In 1924, Barry met Anna Blake, a political organizer more than a decade older than Barry. When her husband died, they married and Blake would later insist she hadn’t known her husband’s frequent absences were unrelated to what she understood was his job as a self-employed salesman and successful gambler. (It seems a little hard to believe that she never suspected something was unusual about his secretive life and wealth.) She remained loyal to him after his arrest, and he confessed to dozens of burglaries to ensure she wouldn’t be charged as an accomplice.
While in prison, he learned that Blake had cancer and decided he had to escape to be with her. In 1929, he helped instigate a blood-soaked riot that allowed him and two others to escape the prison as bullets flew. (Meanwhile, as Auburn burned, two inmates died and more than a dozen were wounded, and five guards and four firefighters were wounded.) Recovering from a bullet wound with Blake in the safety of an apartment she had rented in New York, he lightened his hair and grew a toothbrush moustache (it hadn’t yet fallen out of favour because of the association with Adolph Hitler).
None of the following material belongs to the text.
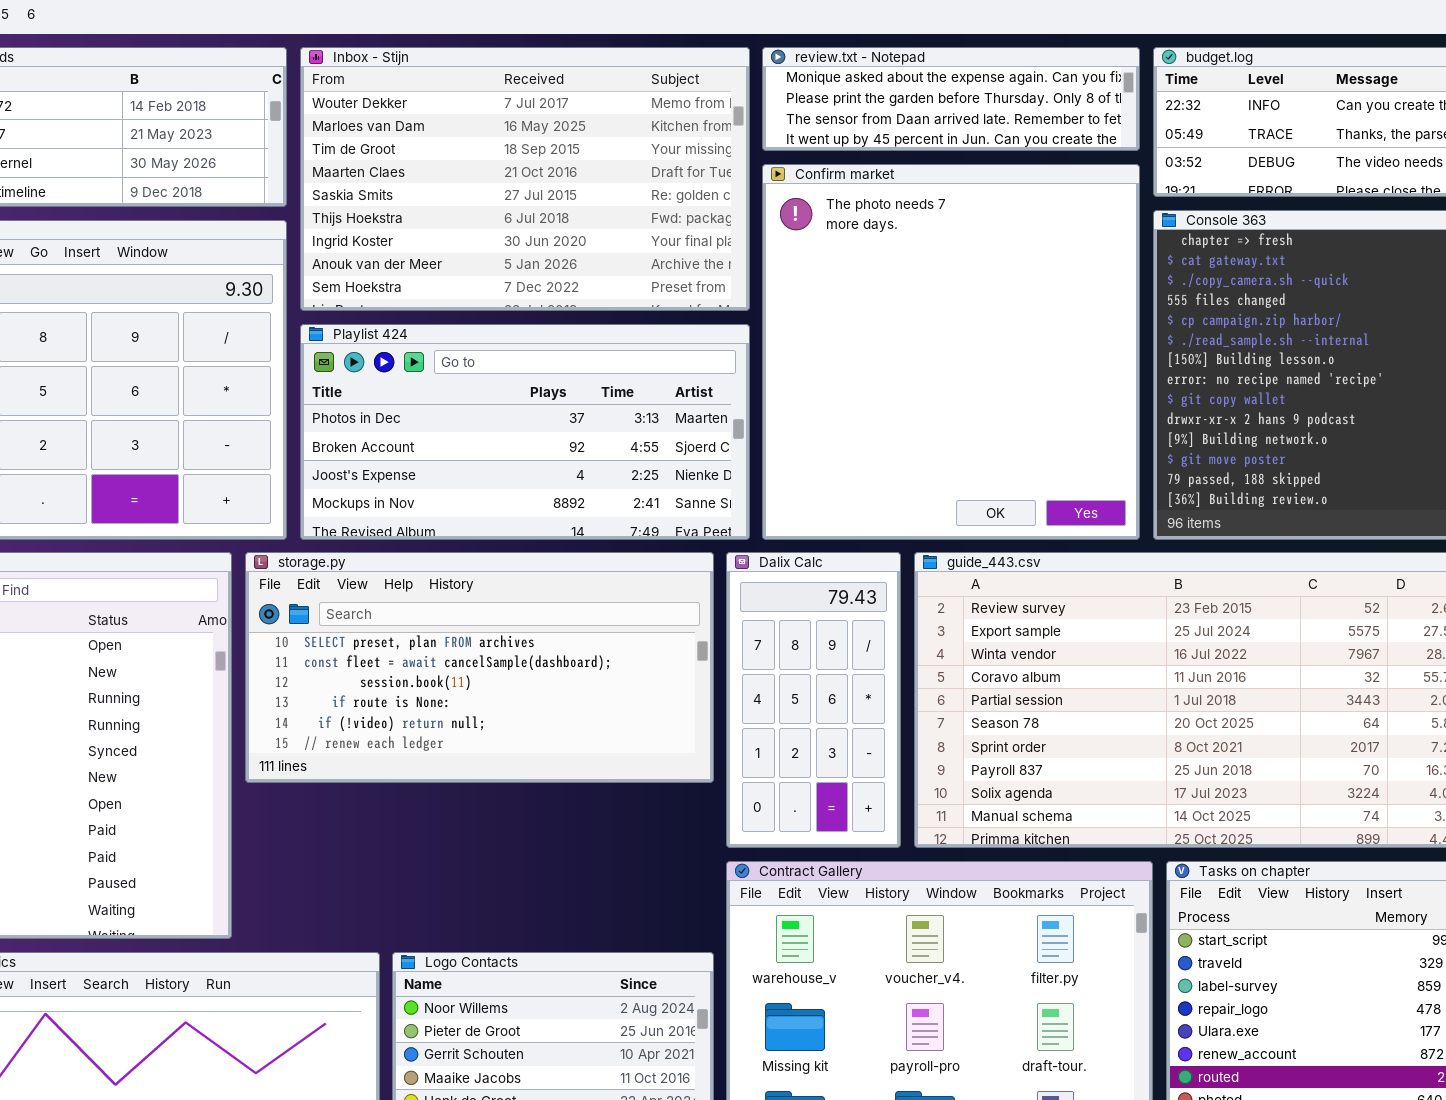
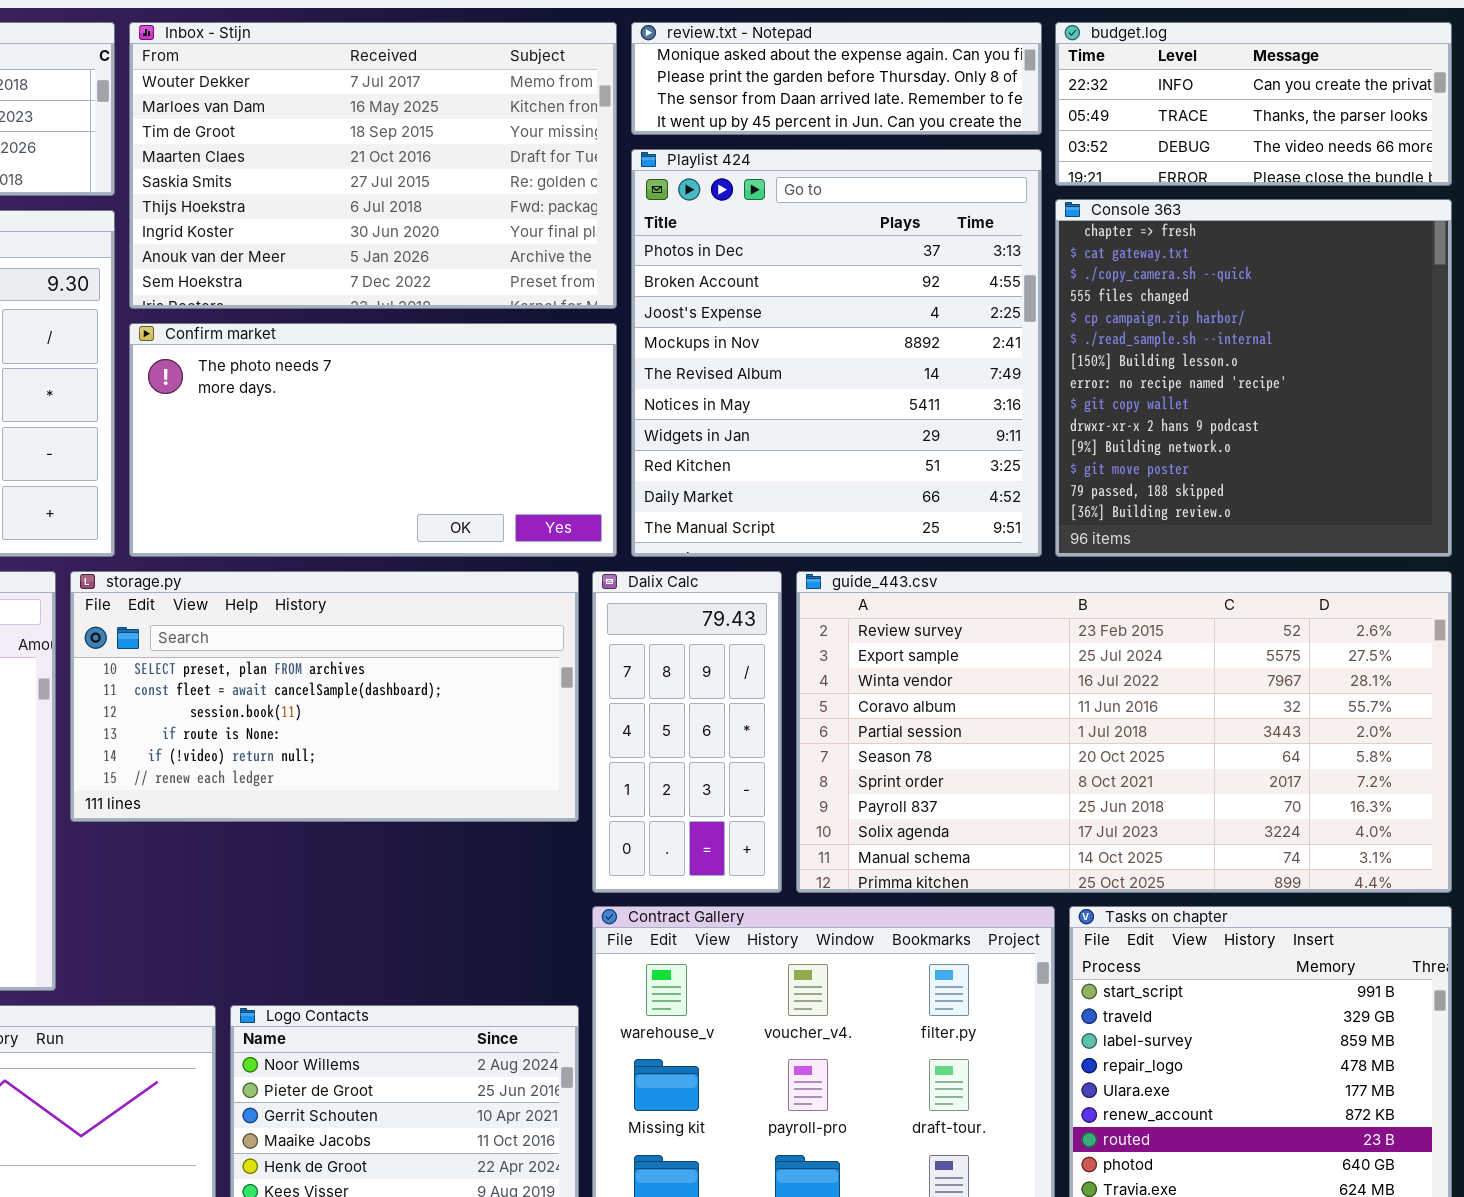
Confirm market: [762,164,1140,540] -> [129,323,617,557], moved, resized
Playlist 424: [300,324,750,540] -> [631,149,1042,557], moved, resized

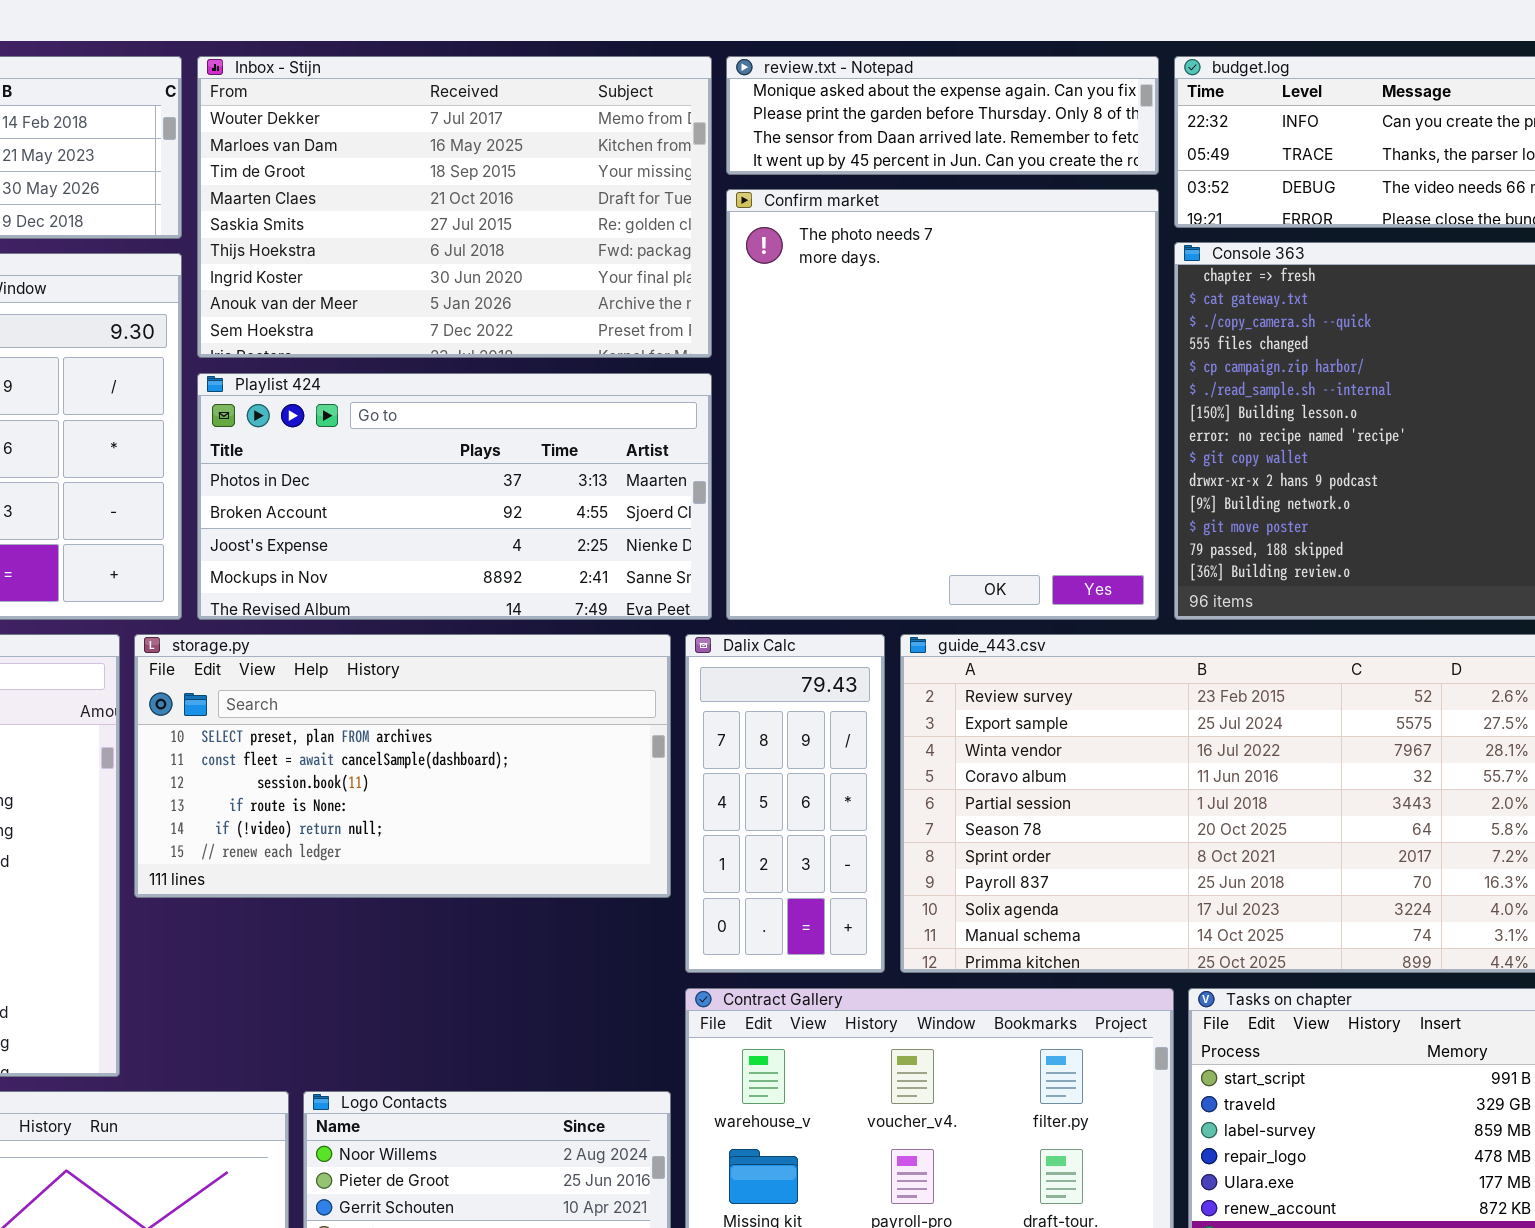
Playlist 424: [631,149,1042,557] -> [197,373,712,620], moved, resized
Confirm market: [129,323,617,557] -> [726,189,1159,620], moved, resized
Although he kept out of sight, he was suspected of every jewel heist that hit the news and even thought to have been involved in what the media called “the crime of the century,” the kidnapping and murder of Charles Lindbergh’s infant son.
In 1932, having moved to a farmhouse in rural New Jersey, Barry was finally arrested again, convicted of escaping custody, and returned to Auburn with seven years tacked onto his remaining prison term. About the short time they had together, Anna Blake said, “We knew it could not last, but oh how we cherished those precious three years.” The cancer finally killed her in 1940 while Barry was incarcerated in the notoriously overcrowded Attica prison. Nine years later, he was freed to enter a world he wouldn’t recognize, one of television, rockets, and fear of a civilization-ending atomic war. He would end his life as a waiter in a Massachusetts diner, earning fifty dollars a week. Like a coda to this yarn, he was profiled in magazines, became the subject of a biography published in 1961, and appeared on TV where he was interviewed by celebrity journalist Mike Wallace and was a guest on Johnny Carson’s “The Tonight Show.”
Jobb’s gift is his talent as a researcher and his ability to turn historical facts into a propulsive work of creative nonfiction. With relatively little known about Barry aside from some letters, gushy media reports, and the biography (more of a hagiography), Jobb fills the blanks with mostly engaging details about the birth of celebrity culture, how criminal investigations were handled in the 1920s and ‘30s (clumsily), and the evolution of prison reform. But Jobb never lets the narrative drift too far from his charming rascal of a protagonist.